An unending saga of labor-related lawsuits and a voluminous associated history of workers’ rights protests against Saigon Grill on the Upper West Side took another mysterious turn last week when the popular Vietnamese eatery shut down without warning, leaving only a cryptic note behind in its window to mark the closure and an outgoing phone message — presumably recorded by owners Qiao Lin and Bei Lin — announcing that they hope to be “coming back soon.” Other than that, no one quite knows what exactly has happened on Amsterdam Avenue.
“I don’t know why they left. I have absolutely no information,” says Debra Bodian Bernstein, a lawyer who represented the Lins in a civil lawsuit brought on by 38 former Saigon Grill delivery workers, who sued for back wages and overtime owed to them by the restaurant’s previous owners Simon and Michelle Nget.
The restaurant’s most recent legal issues once again kicked into gear on February 8, when the New York State Supreme Court Judge Marcy Friedman ruled that the Lins and two other parties were required to pay $1 million, plus interest, based on a promissory note made in 2009 stating that the Lins would assume the back wages as debt, as part of their deal in purchasing the restaurant from the Ngets for $1,500,000. (The Lins paid $500,000, a source tells Grub Street, but have disputed payment of the remaining $1 million.).
Saigon Grill has a long and complicated history of mistreating workers, who since 2007 have initiated a series of lawsuits that have protested the restaurant with such tenacity that activists have even created Twitter accounts and blogs to explain how workers were wronged by their former employer. Complicating matters was the arrest of the Ngets in 2008 for payroll fraud and evidence tampering; the Ngets had been required to pay the delivery workers $4.6 million in back wages and overtime, and the sum was later reduced after negotiations.

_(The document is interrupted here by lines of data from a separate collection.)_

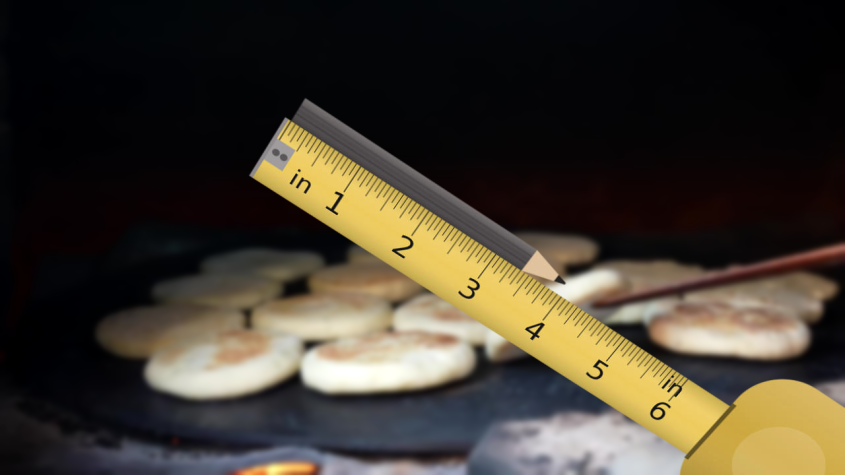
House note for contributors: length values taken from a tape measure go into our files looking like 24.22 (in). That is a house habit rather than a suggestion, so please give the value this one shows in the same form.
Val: 3.9375 (in)
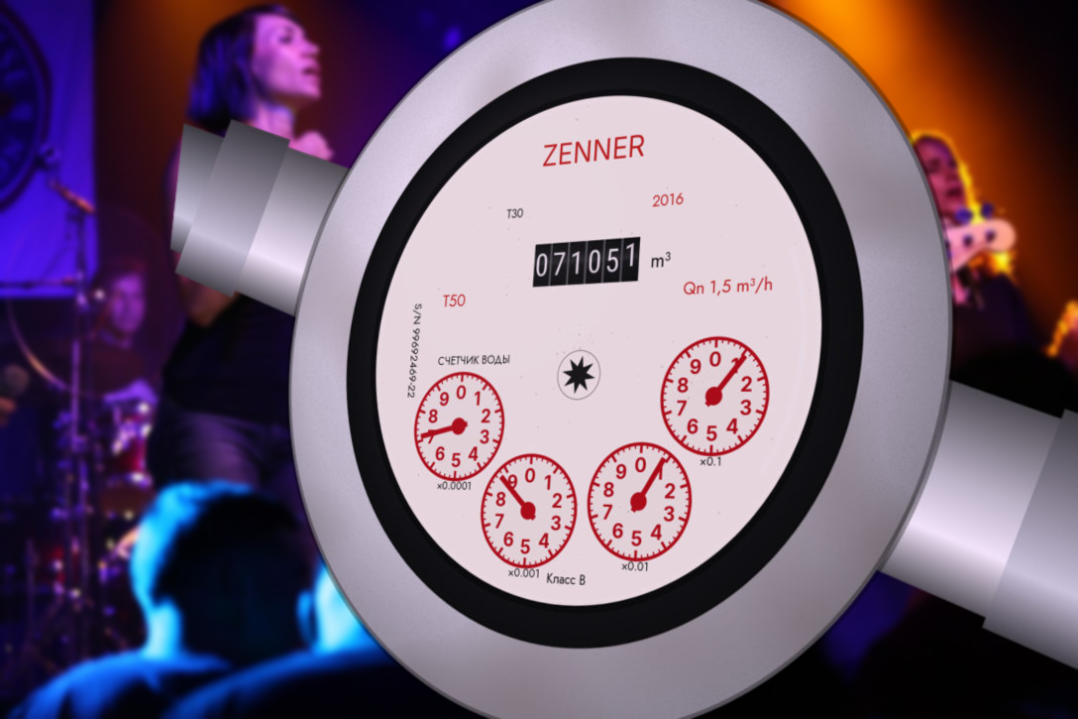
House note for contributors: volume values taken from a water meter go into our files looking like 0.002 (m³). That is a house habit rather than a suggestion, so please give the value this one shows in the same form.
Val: 71051.1087 (m³)
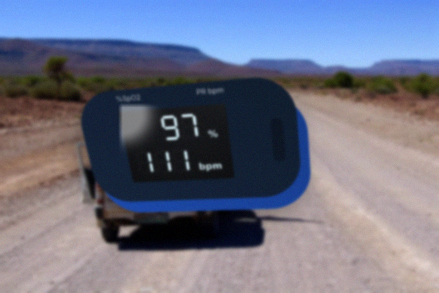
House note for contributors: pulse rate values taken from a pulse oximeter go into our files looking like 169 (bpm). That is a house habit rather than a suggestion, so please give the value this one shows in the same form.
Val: 111 (bpm)
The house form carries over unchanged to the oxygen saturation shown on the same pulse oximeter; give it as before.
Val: 97 (%)
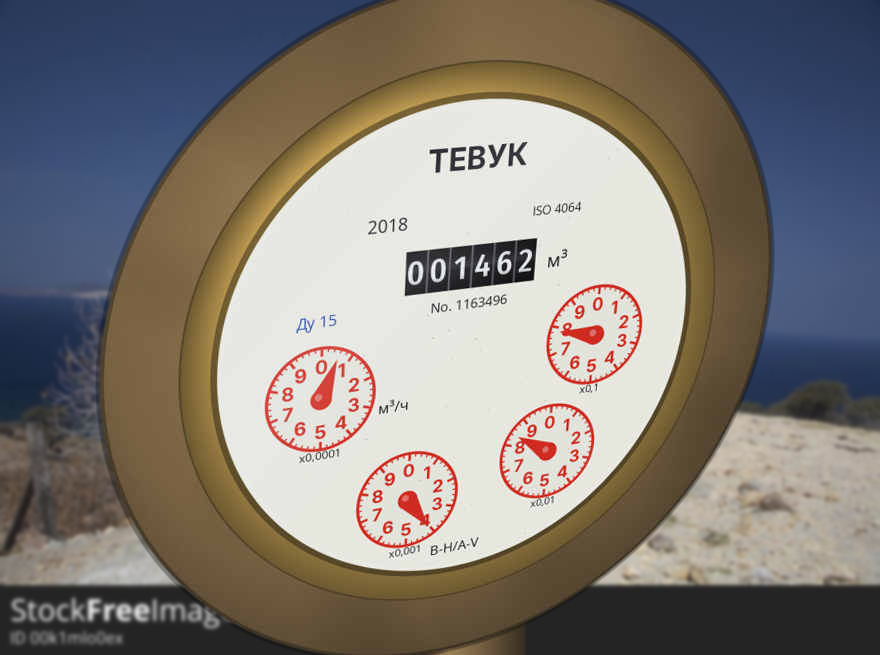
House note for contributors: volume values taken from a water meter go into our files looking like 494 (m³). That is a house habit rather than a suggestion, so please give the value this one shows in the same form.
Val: 1462.7840 (m³)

Bernstein claimed in court last month that the Lins were unaware that workers were allegedly required to make “illegal deductions” from their recovered wages to the Chinese Staff and Workers Association, the workers’ rights and advocacy group. She described the alleged arrangement as a deal that violated anti-kickback statutes, a charge that the judge dismissed.
Another lawyer, Eric Su, who previously represented the Saigon Grill, did not respond to requests for comment today, but previously told Grub Street that the Lins had suffered financial losses because the Chinese Staff and Workers Association and 318 Restaurant Workers Union organized a formidable boycott against the restaurant. “I’m familiar with the judgment but really have no response,” he said, stating that the two years of picketers outside the Upper West Side restaurant had damaged its profitability. “[The Lins] agreed to pay,” said Su. “But they did not know that the labor organization would stand to collect one third of the million dollars.”
William C. Rand is yet another lawyer with knowledge of the situation; he represents two employees at the Saigon Grill on the UWS and is appealing the ruling of a federal judge who dismissed his complaint last year against the Chinese Staff and the 318 Restaurant Workers Union, claiming that his clients were required to pay the groups “kickbacks” in the form of “donations” once they received their recovered wages. Rand said he was also attempting to create a “putative class action” of the other 38 workers against the two groups, who could “join or not,” he said, and would seek restitution.
Wing Lam, executive director of the Chinese Staff and Workers Association named in Rand’s complaint, denied that his group pressures members to pay donations in exchange for representation from allegedly pro bono lawyers, who in turn prosecute employers for abusive labor practices. “Chinese Staff is a public support organization,” he said. “You can donate money. But we never force anyone to donate money. We help workers. Sometimes we even lend them money.”
Lam identified the two Saigon Grill employers in Rand’s complaint as “shareholders” in the restaurant who turned against his group because “They’re greedy,” he said. When asked about the Lins, Lam says he believes they continued their exploitative labor practices of the Ngets and never had any intention of paying the workers. “Why don’t they do the right thing?” He asks. “They had two years to pay. Now they’re trying to skip out.”